The Henry’s Elfin feeds as a larva on a number of plants. These include the maple-leaf viburnum (Viburnum acerifolium) (Natural History Museum in London), glossy buckthorn (Rhamnus frangula) (Layberry 2007), American holly (Ilex opaca) (NABA), redbud (Cercis canadensis) (Bouseman and Sternburg 2001) and others. This elfin may be increasing in some areas because of the spread of glossy buckthorn (Catling et al 1998). Oftentimes, the particular food plant being used varies by region (Missouri Department of Conservation).

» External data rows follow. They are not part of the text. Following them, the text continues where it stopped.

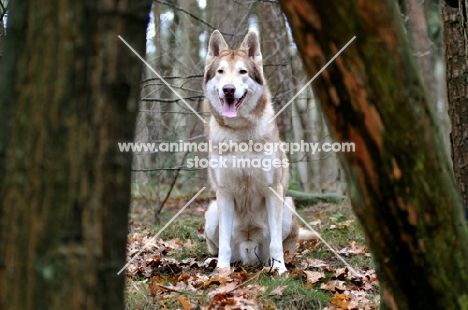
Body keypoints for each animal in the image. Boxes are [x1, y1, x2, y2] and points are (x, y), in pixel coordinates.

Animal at [203, 30, 316, 274]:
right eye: (221, 71)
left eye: (242, 72)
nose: (228, 89)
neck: (240, 133)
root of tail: (248, 253)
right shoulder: (224, 192)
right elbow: (224, 244)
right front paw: (222, 272)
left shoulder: (273, 190)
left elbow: (275, 244)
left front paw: (279, 269)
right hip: (212, 212)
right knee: (220, 247)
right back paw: (214, 262)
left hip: (287, 207)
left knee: (280, 246)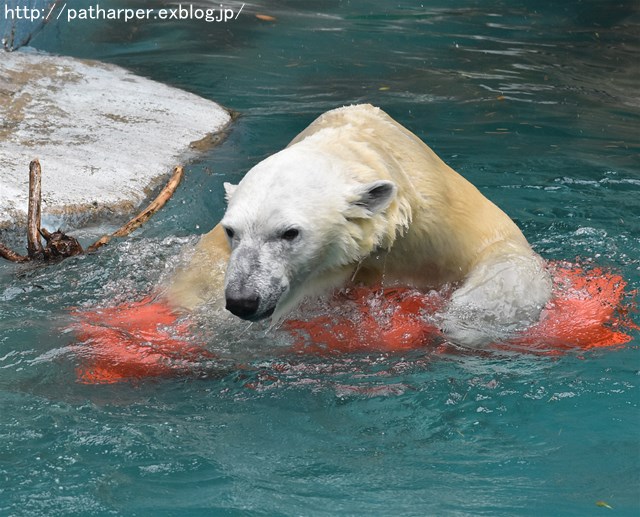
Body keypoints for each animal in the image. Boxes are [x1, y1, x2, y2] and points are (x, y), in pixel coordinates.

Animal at [168, 105, 552, 346]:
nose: (243, 300)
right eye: (232, 231)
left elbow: (505, 255)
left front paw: (467, 322)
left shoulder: (442, 220)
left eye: (289, 232)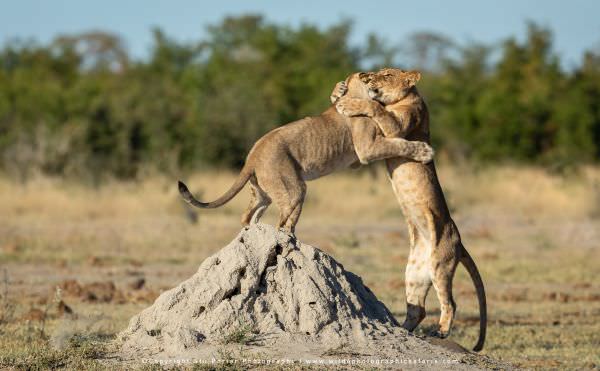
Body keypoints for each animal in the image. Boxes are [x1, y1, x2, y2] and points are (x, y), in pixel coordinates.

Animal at [176, 73, 434, 234]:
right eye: (374, 75)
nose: (374, 81)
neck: (356, 93)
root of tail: (253, 154)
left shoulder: (359, 157)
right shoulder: (366, 150)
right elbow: (399, 143)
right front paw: (424, 152)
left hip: (262, 192)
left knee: (248, 216)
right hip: (293, 188)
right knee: (284, 221)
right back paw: (286, 239)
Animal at [332, 69, 488, 352]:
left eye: (386, 74)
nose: (368, 78)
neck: (403, 99)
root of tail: (460, 243)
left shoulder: (399, 125)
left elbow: (375, 108)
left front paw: (348, 104)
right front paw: (338, 91)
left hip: (441, 264)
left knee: (450, 302)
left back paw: (441, 331)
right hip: (414, 273)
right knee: (418, 309)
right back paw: (401, 330)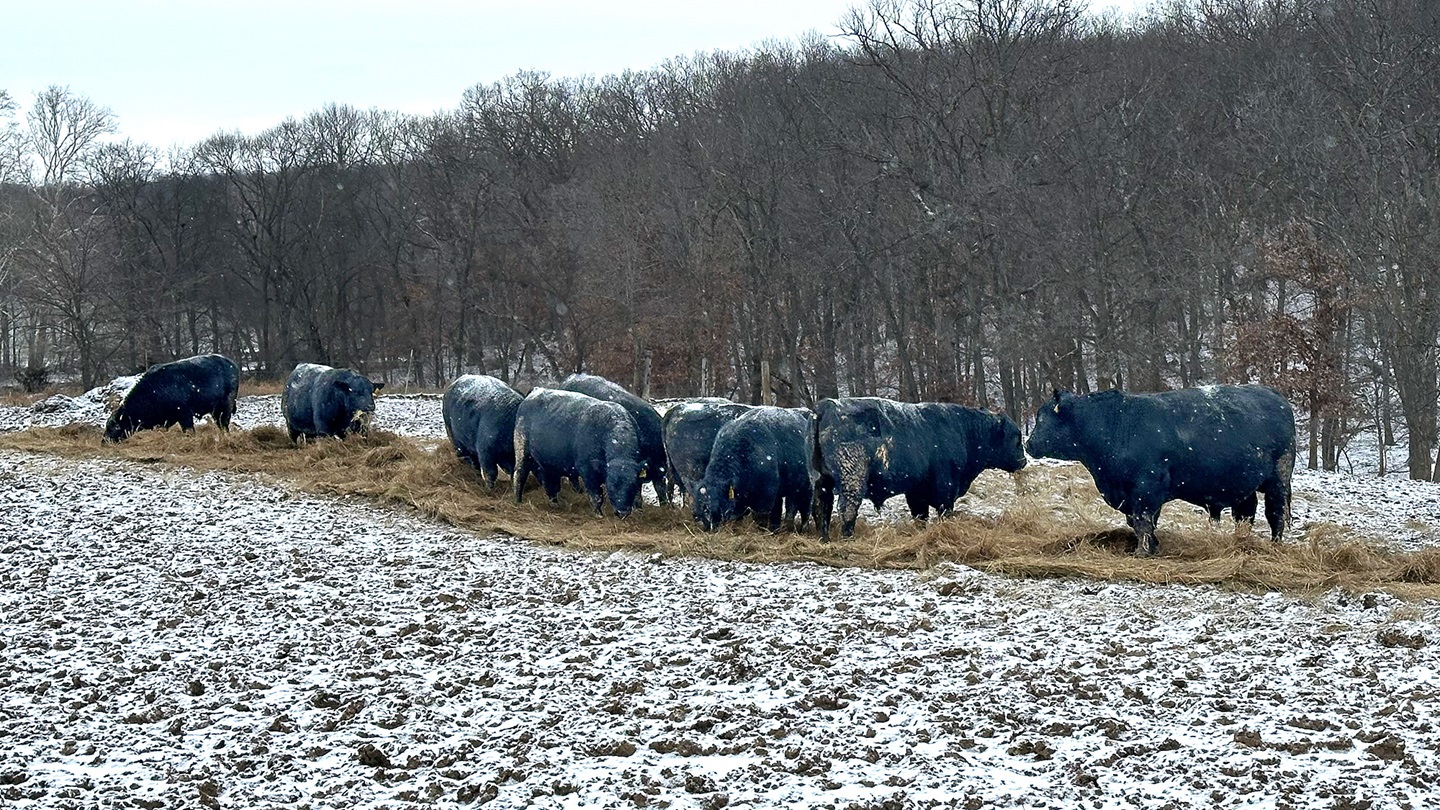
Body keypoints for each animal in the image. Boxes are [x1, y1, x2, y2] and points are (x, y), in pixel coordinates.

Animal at [104, 353, 240, 443]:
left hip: (224, 407)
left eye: (115, 427)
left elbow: (189, 430)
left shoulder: (184, 414)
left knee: (223, 423)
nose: (104, 441)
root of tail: (232, 364)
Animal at [512, 388, 644, 517]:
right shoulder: (587, 471)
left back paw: (554, 502)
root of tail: (536, 390)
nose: (623, 512)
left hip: (547, 461)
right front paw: (598, 514)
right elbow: (596, 497)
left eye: (633, 485)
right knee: (520, 474)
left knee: (549, 481)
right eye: (611, 485)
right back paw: (518, 500)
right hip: (522, 450)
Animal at [815, 397, 1028, 539]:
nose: (1023, 461)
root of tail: (826, 407)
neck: (964, 429)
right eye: (1016, 437)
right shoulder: (945, 490)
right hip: (852, 482)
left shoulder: (916, 491)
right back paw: (847, 536)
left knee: (821, 507)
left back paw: (824, 538)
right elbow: (943, 511)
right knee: (847, 508)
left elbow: (920, 515)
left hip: (823, 483)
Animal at [1025, 384, 1296, 556]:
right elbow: (1140, 522)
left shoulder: (1146, 489)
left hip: (1278, 480)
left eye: (1042, 418)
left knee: (1276, 514)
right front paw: (1153, 547)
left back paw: (1275, 545)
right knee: (1245, 515)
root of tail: (1275, 396)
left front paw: (1143, 551)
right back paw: (1239, 541)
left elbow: (1143, 521)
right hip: (1243, 484)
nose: (1028, 444)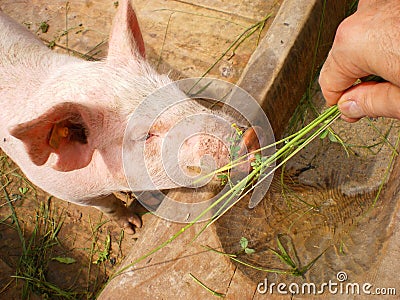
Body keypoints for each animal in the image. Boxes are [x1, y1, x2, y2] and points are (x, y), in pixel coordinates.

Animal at [0, 0, 260, 233]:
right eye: (145, 135)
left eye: (175, 89)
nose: (249, 137)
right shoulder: (67, 191)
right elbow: (107, 204)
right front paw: (134, 227)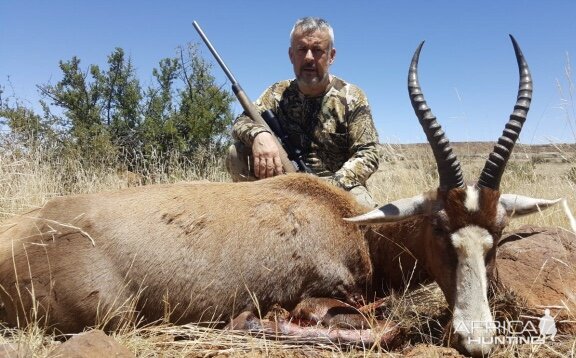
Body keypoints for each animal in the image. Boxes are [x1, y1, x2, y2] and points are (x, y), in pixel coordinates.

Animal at [0, 35, 564, 356]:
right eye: (440, 228)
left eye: (496, 235)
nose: (476, 338)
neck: (347, 222)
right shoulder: (318, 298)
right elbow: (384, 328)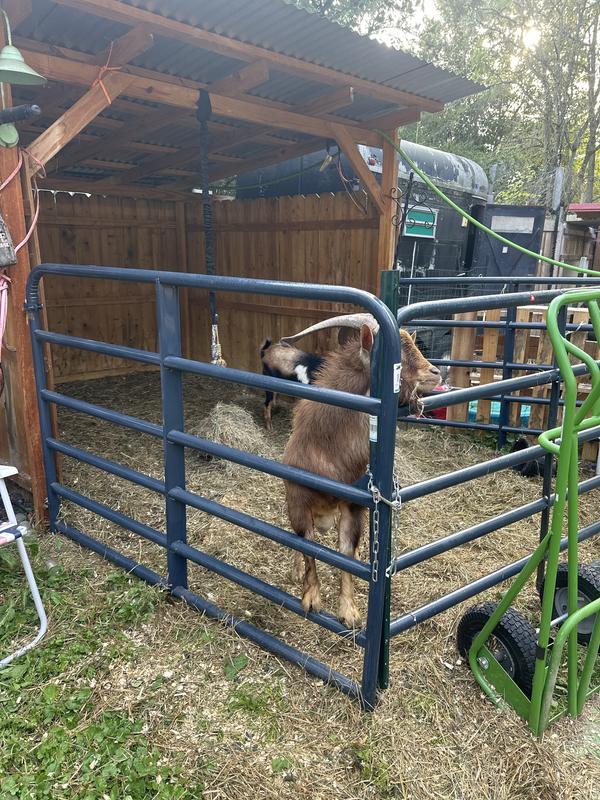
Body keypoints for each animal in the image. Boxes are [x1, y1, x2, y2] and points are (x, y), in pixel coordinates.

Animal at [282, 314, 441, 628]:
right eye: (396, 354)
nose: (436, 373)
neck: (328, 452)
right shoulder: (299, 502)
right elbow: (308, 546)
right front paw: (312, 599)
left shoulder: (353, 505)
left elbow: (347, 553)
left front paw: (350, 612)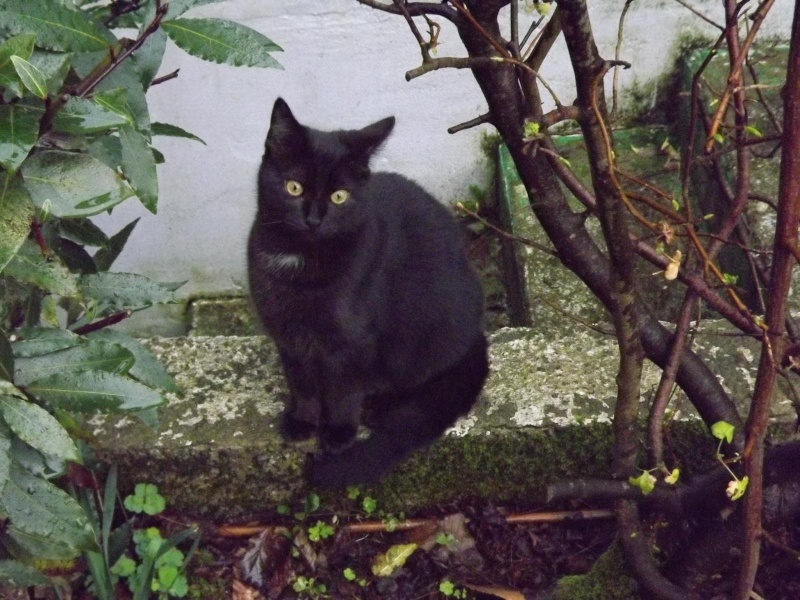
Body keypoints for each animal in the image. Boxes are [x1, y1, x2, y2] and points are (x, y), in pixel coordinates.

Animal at [248, 97, 488, 482]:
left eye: (339, 196)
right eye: (294, 188)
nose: (314, 219)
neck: (301, 258)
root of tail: (476, 333)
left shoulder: (354, 340)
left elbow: (343, 390)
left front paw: (338, 432)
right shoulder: (288, 336)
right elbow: (301, 382)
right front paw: (302, 421)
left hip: (417, 339)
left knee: (422, 374)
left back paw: (380, 405)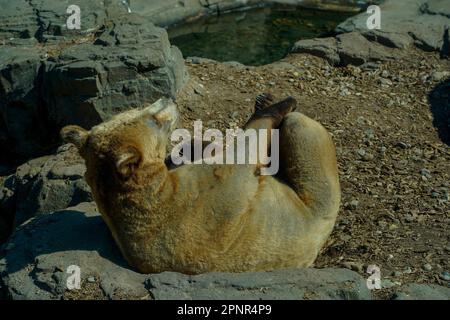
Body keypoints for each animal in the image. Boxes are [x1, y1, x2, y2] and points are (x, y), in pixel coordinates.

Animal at [60, 94, 342, 274]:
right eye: (152, 119)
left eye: (138, 109)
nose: (168, 99)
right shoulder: (210, 196)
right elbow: (246, 149)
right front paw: (275, 105)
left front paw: (196, 145)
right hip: (316, 196)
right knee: (301, 130)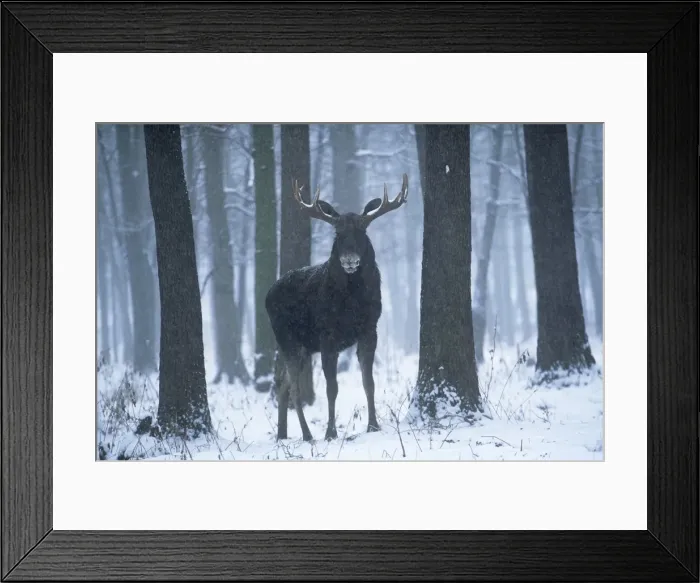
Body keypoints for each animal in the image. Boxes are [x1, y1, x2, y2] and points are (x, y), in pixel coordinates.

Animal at [265, 174, 409, 442]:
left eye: (362, 231)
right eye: (337, 233)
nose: (349, 259)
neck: (351, 305)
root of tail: (267, 295)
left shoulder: (369, 330)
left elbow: (369, 382)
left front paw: (373, 425)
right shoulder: (327, 336)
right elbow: (332, 388)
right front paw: (331, 432)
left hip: (302, 347)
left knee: (283, 384)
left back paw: (282, 434)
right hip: (286, 338)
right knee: (294, 388)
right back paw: (307, 434)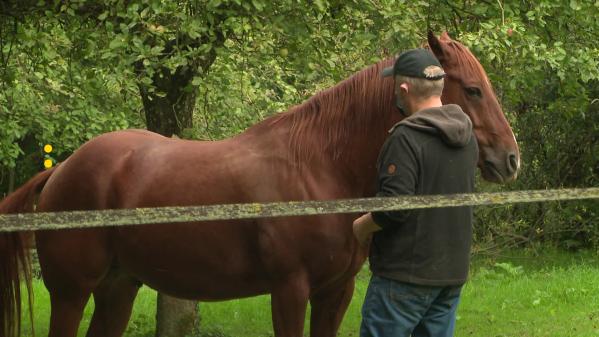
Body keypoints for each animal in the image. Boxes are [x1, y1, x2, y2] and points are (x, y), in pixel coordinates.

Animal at [1, 31, 520, 336]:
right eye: (473, 89)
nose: (510, 159)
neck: (319, 170)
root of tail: (62, 170)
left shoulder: (336, 293)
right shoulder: (289, 290)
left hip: (118, 288)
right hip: (72, 292)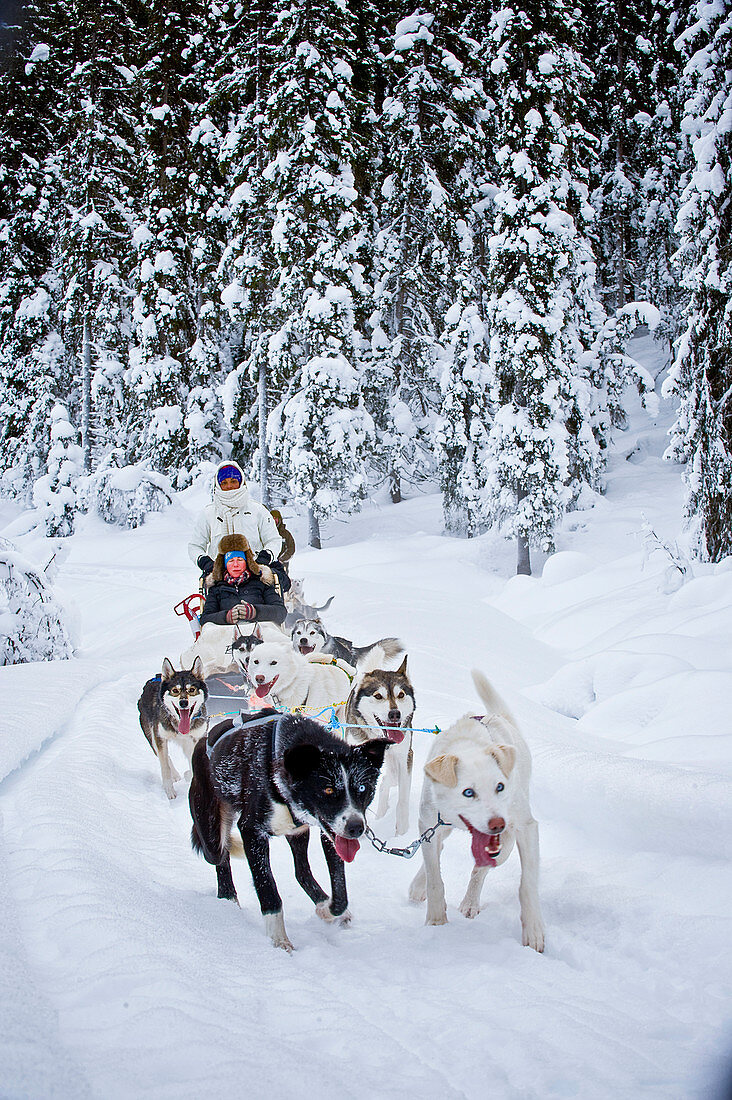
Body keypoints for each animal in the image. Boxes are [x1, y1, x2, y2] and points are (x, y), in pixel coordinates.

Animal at [137, 651, 208, 800]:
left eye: (192, 689)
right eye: (175, 690)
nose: (183, 703)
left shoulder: (197, 739)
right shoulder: (160, 738)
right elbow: (164, 766)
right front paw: (169, 790)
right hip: (152, 737)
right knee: (163, 756)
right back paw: (175, 775)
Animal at [191, 708, 391, 950]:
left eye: (362, 788)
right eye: (328, 789)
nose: (356, 828)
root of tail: (202, 742)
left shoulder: (329, 833)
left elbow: (340, 892)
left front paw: (328, 909)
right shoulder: (252, 831)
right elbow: (267, 888)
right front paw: (279, 939)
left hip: (298, 832)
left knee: (301, 871)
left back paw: (321, 902)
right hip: (212, 828)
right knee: (220, 856)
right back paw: (228, 898)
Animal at [339, 646, 416, 836]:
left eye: (401, 694)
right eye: (378, 696)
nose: (395, 714)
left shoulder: (405, 757)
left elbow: (402, 799)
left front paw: (402, 833)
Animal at [407, 664, 545, 950]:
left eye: (500, 786)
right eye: (468, 792)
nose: (498, 824)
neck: (469, 745)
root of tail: (498, 716)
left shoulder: (525, 828)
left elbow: (527, 884)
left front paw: (534, 930)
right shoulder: (429, 822)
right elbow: (435, 877)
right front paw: (436, 921)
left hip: (506, 844)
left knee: (480, 869)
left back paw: (470, 902)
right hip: (440, 825)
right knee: (438, 851)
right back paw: (419, 885)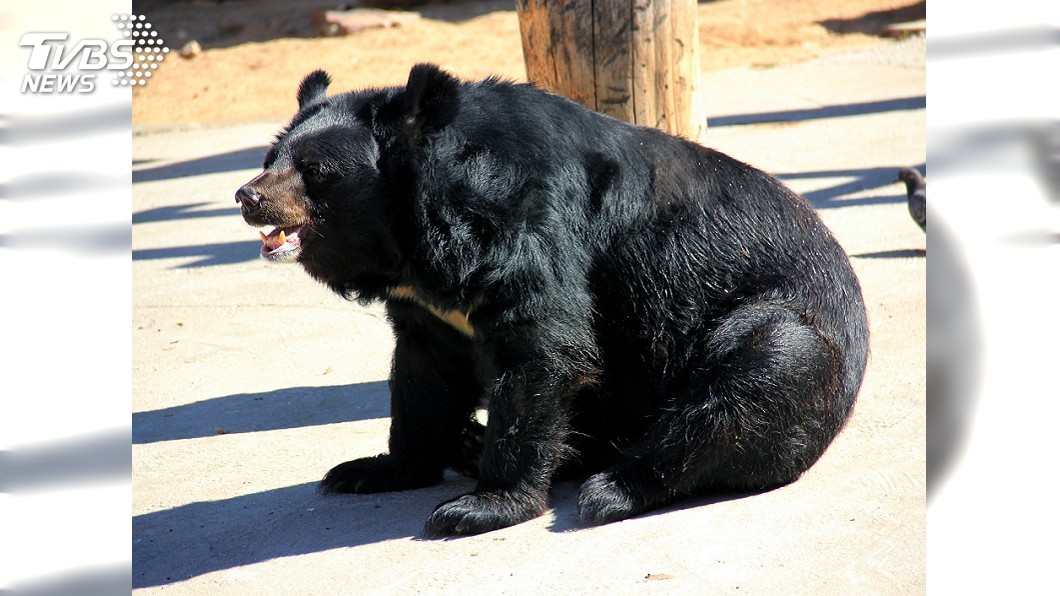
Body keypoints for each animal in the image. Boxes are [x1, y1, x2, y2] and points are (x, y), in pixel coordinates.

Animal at [236, 64, 869, 537]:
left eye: (315, 170)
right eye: (270, 161)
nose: (247, 197)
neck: (419, 244)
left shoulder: (530, 227)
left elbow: (540, 348)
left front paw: (475, 508)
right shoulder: (429, 310)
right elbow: (423, 375)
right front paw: (371, 471)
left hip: (787, 333)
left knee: (750, 382)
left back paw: (611, 489)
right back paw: (472, 446)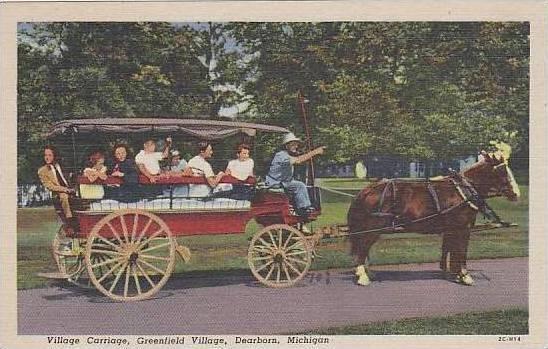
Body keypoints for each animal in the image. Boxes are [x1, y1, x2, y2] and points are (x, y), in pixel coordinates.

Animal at [348, 152, 520, 286]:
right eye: (502, 171)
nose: (516, 194)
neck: (463, 191)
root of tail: (367, 190)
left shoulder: (452, 229)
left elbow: (450, 250)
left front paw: (454, 274)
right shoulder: (463, 228)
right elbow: (461, 252)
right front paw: (465, 276)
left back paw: (367, 273)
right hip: (373, 228)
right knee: (362, 248)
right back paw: (363, 276)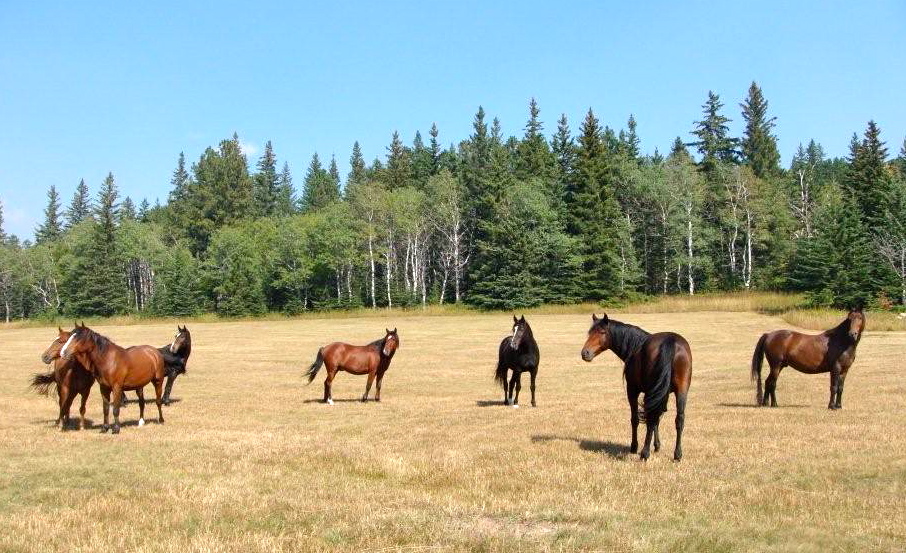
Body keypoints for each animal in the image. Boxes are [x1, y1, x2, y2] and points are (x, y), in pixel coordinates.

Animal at [581, 314, 692, 461]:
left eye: (602, 332)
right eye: (590, 333)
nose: (585, 353)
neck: (635, 347)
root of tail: (671, 341)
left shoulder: (633, 391)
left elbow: (635, 419)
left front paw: (634, 447)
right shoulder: (662, 394)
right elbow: (658, 419)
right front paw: (657, 446)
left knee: (650, 418)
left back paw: (644, 453)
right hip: (681, 391)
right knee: (678, 419)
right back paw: (677, 454)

Like a lot of other butterflies, it likes flowers from milkweeds (Asclepias spp.), Joe-Pye weeds (Eutrochium spp.), cherries (Prunus spp.), and lilac (Syringa vulgaris).
Frequently Asked Questions
Are the male and females of this butterfly different?
The females of this species can have red scaling, which the males do not have.
What other butterflies look like Henry’s Elfin?
The frosted elfin (Callophrys irus) is similar but has an even color, is larger and does not have the two tone color that this specie has. The brown elfin (Callophrys augustinus) has a more reddish-brown color and the hoary elfin (Callophrys polios), is smaller (Wikipedia).
- Bouseman, John K. and James G. Sternburg. 2001. Field Guide to butterflies of Illinois. (Champaign, Ill: Illinois Natural History Survey).
- Catling, P.M., R.A. Layberry, J.P. Crolla, and P.W. Hall. 1998. Increase in Populations of Henry’s Elfin Callophrys henrici, (Lepidoptera: Lycaenidae), in Ottawa-Carleton, Ontario, Associated with Man-made Habitats and Glossy Buckthorn, Rhamnus frangula, Thickets. The Canadian Field Naturalist 112: 335-337.
- Ferge, Leslie A. 2002. Checklist of Wisconsin Butterflies. Wisconsin Entomological Society miscellaneous publication no. 1.
- Layberry, Ross. 2007. Butterflies of the Ottawa District: 103 species…and counting. Trail and Landscape 41(1): 16-36.
- Pelham, Jonathan P. 2008. A Catalogue of the Butterflies of the United States and Canada. Journal of Research on the Lepidoptera 40: 1-652.